Point of the story? Its the carb. Clean it out (disassemble, not spray down the throat) and it and it will run fine again.

Sandy.
 
I spent the day working on my motorcycle, which suffers greatly from the ethanol gas gumming issues. I use Sta-bil in it and it runs fine most of the year, but after 3 months of down time in the winter, the carbs are junk and it gets torn down, cleaned and re-sync'd. Normally, this would happen in March, but I blew my back out and am just now becoming comfortable enough to try and ride again.
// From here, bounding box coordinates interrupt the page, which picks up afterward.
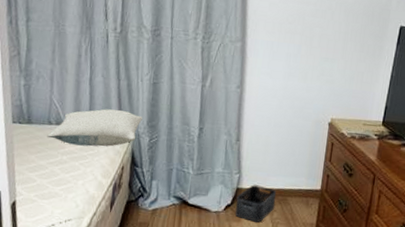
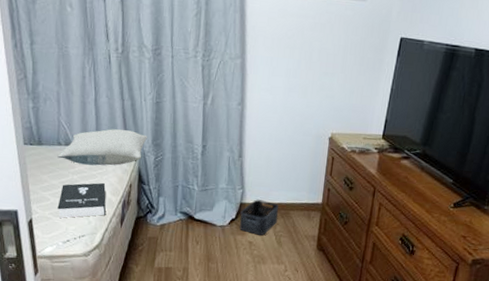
booklet: none [43,164,97,201] -> present [57,182,106,218]

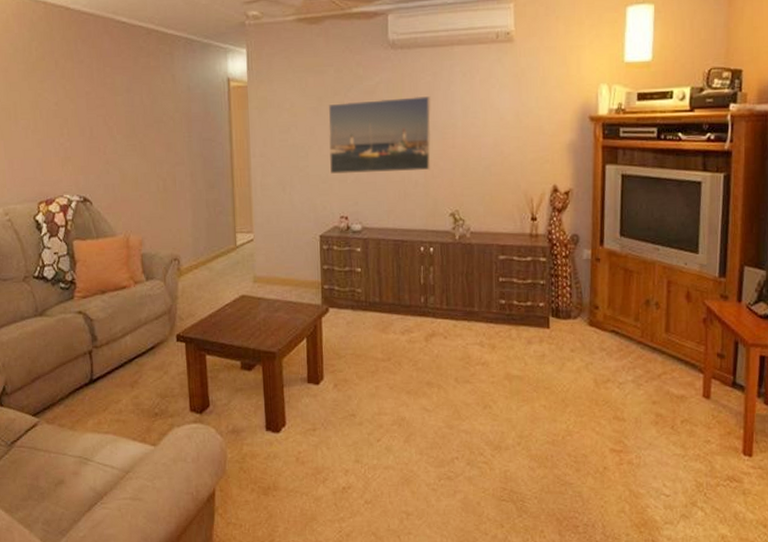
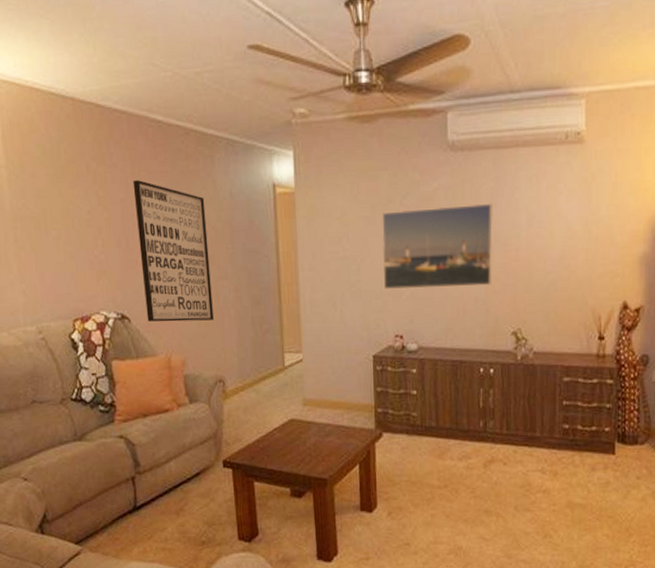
wall art: none [97,75,170,205] -> present [132,180,214,322]

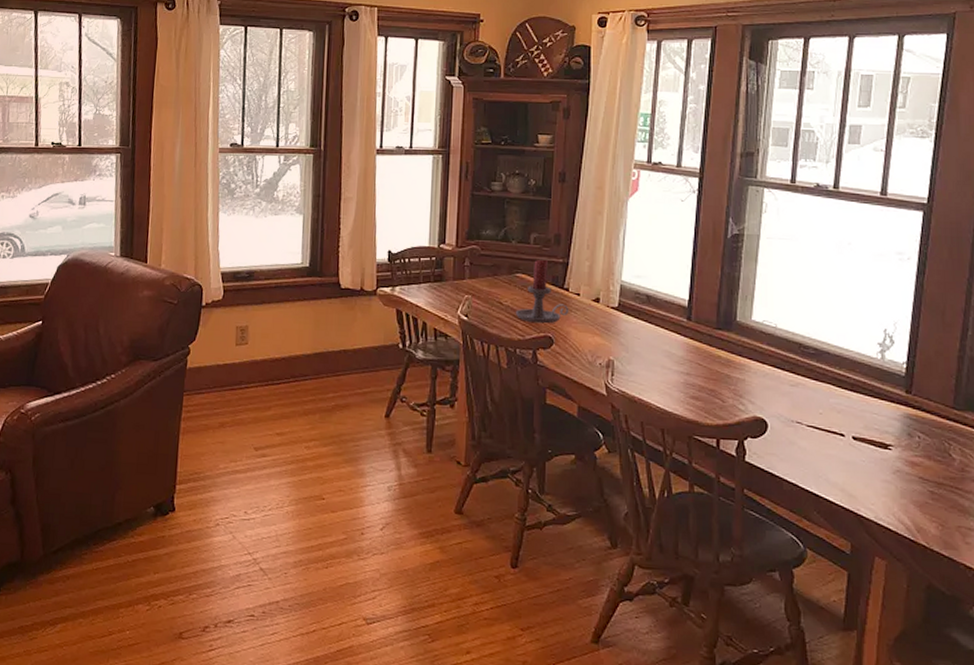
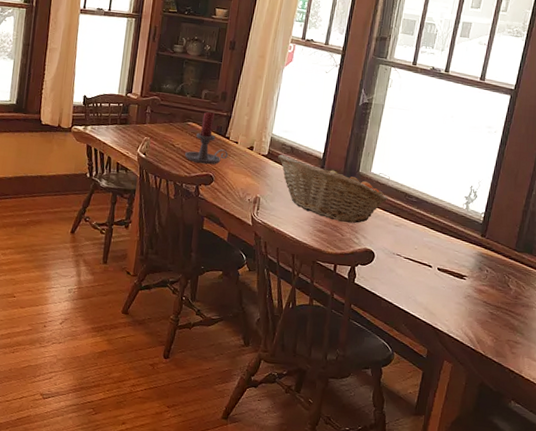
fruit basket: none [630,306,777,385] -> present [277,155,388,223]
Point of the story? Its the carb. Clean it out (disassemble, not spray down the throat) and it and it will run fine again.

Sandy.

Would this work? Does it get added right in thefuel tank? Buy Gumout Complete Fuel System Cleaner (6 oz.) 800001365 at Advance Auto Parts
 
Hmmm, here for an average (1/4 to 1/3 acre in this development) lawn to "hire it out" runs $35/$45 a pop. This year so far we have been mowing every 5 to 6 days starting in mid-March - that's about 25 mowings so far $875 to $1000 and we'll have at least another 20 befor the end of the year. Riding mower pays for itself in one to two seasons...even including having it serviced every year for a couple of hundred bucks.
Hire it out.
 
Hmmmm, I guess I'm just lucky. I have had lawn tractor/riding mowers since 1969 (including now) except for 7 years where I didn't have a real lawn - stored them every winter just taking the battery inside and never had a problem with them starting in the spring. I always had them serviced once a year but they always started just fine. They were mostly Wheel Horse but my current one is Troy Built.



image-2116490350.jpg

Nothing cuts as nice as a good Wheel Horse ... or 2

Sent from my iPhone using Forum Runner
 

I doubt it. I imagine there is a port clogged somewhere and the cleaner has to get to it and flow through it to clean things out. It might make something run better if it is running a little rough, but if it is clogged, the best way is to disassemble it and blow out all of the passages, in my opinion. There are soak kits you can buy, but for most lawnmower carburators, an air compressor and a can of spray carb cleaner would probably work. Be sure to look for (and find) all of the o-rings before hitting it with compressed air.

Sandy.
 
I always had Wheel Horse (I Work Horse) from 1970 to 1000 when I moved to where I had no lawn. The last was a Toro Wheel Horse 20 Hp with a 52 inch mower. They were great machines and I got a lot of years use out of all of them. Used each one I had for about 8-9 years and usually traded to get a little more horse power. They held their value real well.
Hmmmm, I guess I'm just lucky. I have had lawn tractor/riding mowers since 1969 (including now) except for 7 years where I didn't have a real lawn - stored them every winter just taking the battery inside and never had a problem with them starting in the spring. I always had them serviced once a year but they always started just fine. They were mostly Wheel Horse but my current one is Troy Built.



View attachment 98431

Nothing cuts as nice as a good Wheel Horse ... or 2

Sent from my iPhone using Forum Runner
 
Carb cleaner in the carb,injector cleaner in the gas, good to go! the aluminium carb is very porous and varnishes over very easily.